●メンタルヘルスを優先する

 米国の雇用主を対象とした調査では、メンタルヘルスに関するリソースへのアクセス改善を優先事項だと回答したのは、わずか31%だった。メンタルヘルスの改善は個人的なものだが、そのプロセスは、同僚、上司、チーム、組織によるサポートといった構造要因に影響されることを忘れてはならない。

 企業のリーダーは、メンタルヘルスに関する啓蒙と行動を促進する義務がある。女性は男性に比べ、デリケートな問題やワークライフの課題についての考えを同僚と共有することに抵抗を感じる割合が25%高い。

 特に黒人女性は長年、職場で深刻化する困難に直面してきた。

 黒人女性の半数は、自分の性別や人種が職場で「たった一人」だと答えている。また、筆者らの調査では、黒人女性は他の人種や民族の従業員よりも、自分の悲しみや喪失感について同僚と話すことに抵抗を感じる傾向が高く、「仕事に全身全霊を打ち込む」と答える傾向が低いことが示されている。さらに、黒人女性はチーム内に強い味方がいないと答える割合が1.7倍だ。雇用主は、批判のない対話を可能にする文化を育む努力をしなければならない。

 経営陣が従業員のメンタルヘルスへの取り組みを率直に語り、それを裏付ける有意義な行動をとることで、従業員は安心して必要なサポートを求めることができる。また、ビジネスや人材開発に関する優先事項と同様に、アカウンタビリティが重要だ。従業員のウェルビーイングに責任を持つシニアリーダーを置いている企業では、福利厚生に満足している従業員の割合が高い。

 毎年の健康診断や業績報告のように、年に一度、メンタルヘルスの自己評価を行うことを従業員に推奨することもできる。これは、各従業員が立ち止まり、プロセスの指針となるリソースを活用して、自身の精神的なウェルビーイングを評価するものだ。

 ●職場の規範を見直す

 新型コロナウイルス感染症は、従業員が仕事と家庭の間に明確な境界線を引くことをいっそう困難にし、多くの従業員が「常にオン」の状態にあると感じている。これは特にワーキングマザーに言えることで、最近の別の調査では、家庭に子どもがいる回答者の2人に1人が、職場に戻ることでメンタルヘルスに悪影響が及ぶと答えている。

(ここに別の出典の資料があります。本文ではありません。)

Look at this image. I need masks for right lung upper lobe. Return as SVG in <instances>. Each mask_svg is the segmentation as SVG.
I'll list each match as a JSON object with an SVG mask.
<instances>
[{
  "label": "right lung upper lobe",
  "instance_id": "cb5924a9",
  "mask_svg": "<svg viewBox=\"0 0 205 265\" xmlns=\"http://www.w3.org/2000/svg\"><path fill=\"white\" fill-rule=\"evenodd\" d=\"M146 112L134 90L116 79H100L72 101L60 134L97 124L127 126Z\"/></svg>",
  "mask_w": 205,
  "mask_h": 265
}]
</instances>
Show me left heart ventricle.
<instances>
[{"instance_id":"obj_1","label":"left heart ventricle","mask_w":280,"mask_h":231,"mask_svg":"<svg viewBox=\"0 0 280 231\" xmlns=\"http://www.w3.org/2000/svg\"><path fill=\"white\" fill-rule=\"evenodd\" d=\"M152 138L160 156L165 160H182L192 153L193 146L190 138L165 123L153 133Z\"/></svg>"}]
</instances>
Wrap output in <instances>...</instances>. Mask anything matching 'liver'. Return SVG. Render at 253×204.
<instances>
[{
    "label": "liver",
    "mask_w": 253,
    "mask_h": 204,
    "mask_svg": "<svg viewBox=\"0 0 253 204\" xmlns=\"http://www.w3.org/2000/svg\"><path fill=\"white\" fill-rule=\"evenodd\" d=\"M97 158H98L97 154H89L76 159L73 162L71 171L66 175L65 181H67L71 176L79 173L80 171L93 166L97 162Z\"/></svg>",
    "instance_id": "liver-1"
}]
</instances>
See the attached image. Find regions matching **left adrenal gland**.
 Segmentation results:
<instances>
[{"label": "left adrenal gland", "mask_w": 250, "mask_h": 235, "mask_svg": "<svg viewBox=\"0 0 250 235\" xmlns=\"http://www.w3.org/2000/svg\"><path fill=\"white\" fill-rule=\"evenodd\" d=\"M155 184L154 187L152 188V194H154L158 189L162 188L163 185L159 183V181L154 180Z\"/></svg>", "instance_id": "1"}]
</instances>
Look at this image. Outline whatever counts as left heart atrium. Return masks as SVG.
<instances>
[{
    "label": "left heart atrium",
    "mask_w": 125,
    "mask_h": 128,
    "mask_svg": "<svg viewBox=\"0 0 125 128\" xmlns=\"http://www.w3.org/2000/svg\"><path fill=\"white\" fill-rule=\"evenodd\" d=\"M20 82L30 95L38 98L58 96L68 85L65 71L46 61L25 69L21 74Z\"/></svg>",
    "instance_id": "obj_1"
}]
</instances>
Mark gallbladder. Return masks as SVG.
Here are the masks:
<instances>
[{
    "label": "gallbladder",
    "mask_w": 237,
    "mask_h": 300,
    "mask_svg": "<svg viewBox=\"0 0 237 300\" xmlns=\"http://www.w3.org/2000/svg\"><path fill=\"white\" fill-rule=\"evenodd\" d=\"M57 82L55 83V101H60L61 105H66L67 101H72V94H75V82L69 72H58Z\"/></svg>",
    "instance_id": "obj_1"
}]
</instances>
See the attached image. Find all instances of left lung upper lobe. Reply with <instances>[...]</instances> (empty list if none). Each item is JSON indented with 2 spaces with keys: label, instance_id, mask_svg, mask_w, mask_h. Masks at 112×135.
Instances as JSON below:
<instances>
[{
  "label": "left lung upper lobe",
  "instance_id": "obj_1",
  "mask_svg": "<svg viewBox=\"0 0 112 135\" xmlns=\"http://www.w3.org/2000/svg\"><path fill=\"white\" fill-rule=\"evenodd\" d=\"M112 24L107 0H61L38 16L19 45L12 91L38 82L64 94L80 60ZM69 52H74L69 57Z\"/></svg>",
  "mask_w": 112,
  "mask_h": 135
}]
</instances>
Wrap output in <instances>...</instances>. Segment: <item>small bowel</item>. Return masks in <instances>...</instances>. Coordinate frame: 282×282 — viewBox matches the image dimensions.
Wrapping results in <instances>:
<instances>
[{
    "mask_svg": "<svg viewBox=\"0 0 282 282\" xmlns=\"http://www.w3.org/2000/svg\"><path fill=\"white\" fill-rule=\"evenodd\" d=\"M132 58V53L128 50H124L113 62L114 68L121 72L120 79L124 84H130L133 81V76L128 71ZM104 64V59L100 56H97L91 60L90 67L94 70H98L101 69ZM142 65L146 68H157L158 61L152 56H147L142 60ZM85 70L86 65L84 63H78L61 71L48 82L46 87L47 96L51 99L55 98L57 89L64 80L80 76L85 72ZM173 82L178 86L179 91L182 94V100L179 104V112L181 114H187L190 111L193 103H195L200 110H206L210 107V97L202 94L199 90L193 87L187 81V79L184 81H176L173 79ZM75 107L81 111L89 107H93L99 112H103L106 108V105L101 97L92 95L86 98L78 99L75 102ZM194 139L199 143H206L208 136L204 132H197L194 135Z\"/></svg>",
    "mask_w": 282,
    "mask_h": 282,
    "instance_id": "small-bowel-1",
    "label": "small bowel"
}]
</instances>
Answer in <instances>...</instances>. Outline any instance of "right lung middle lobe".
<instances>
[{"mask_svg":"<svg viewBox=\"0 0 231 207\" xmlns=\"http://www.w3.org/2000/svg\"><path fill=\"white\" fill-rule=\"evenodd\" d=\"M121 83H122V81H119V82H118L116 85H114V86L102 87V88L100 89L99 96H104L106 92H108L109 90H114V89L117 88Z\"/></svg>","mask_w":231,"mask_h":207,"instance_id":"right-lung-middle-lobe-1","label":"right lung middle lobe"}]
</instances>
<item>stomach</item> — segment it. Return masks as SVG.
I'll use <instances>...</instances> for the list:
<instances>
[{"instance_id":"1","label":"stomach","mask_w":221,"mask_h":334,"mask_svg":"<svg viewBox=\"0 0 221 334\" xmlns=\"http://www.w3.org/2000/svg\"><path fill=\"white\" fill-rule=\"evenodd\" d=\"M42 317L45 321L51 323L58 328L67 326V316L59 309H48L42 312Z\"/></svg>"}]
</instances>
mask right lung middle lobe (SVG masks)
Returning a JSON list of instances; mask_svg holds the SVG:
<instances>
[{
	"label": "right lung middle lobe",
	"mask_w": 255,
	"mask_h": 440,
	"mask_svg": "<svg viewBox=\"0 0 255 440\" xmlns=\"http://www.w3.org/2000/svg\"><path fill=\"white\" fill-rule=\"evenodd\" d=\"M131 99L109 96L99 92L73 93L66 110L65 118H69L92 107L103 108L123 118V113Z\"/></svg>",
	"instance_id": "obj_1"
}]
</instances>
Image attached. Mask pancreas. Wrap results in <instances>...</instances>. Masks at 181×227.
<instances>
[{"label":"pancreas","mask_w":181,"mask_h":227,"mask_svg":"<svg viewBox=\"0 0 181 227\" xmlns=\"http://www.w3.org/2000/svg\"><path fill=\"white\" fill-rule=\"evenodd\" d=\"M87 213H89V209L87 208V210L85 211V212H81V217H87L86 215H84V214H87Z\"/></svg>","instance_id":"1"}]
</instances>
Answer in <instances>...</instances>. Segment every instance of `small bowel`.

 子どもを持つ従業員が燃え尽き症候群に陥るのを防ぎ、職場に戻る支援をするには、仕事のペースを持続可能なものにすることが不可欠だ。企業は、仕事とプライベートの境界線を再構築する方法を模索し、どのような柔軟な働き方を続けることができるのかを伝えなくてはならない。

 しかし、柔軟な働き方ができる場合でも、それを利用することに対するスティグマ(負の烙印)があるのではないかと懸念する従業員もいる。

 上層部が従業員のメンタルヘルスに取り組む姿勢を率直に語り、有意義な行動によってそれを裏付けることで、組織は従業員が安心して必要なサポートを求めるようにできる。さらに言えば、リーダーはみずからの生活における境界線を設定し、セルフケアを行うことで、サポートと持続可能性を優先してもよいのだというメッセージを従業員に伝えることができる。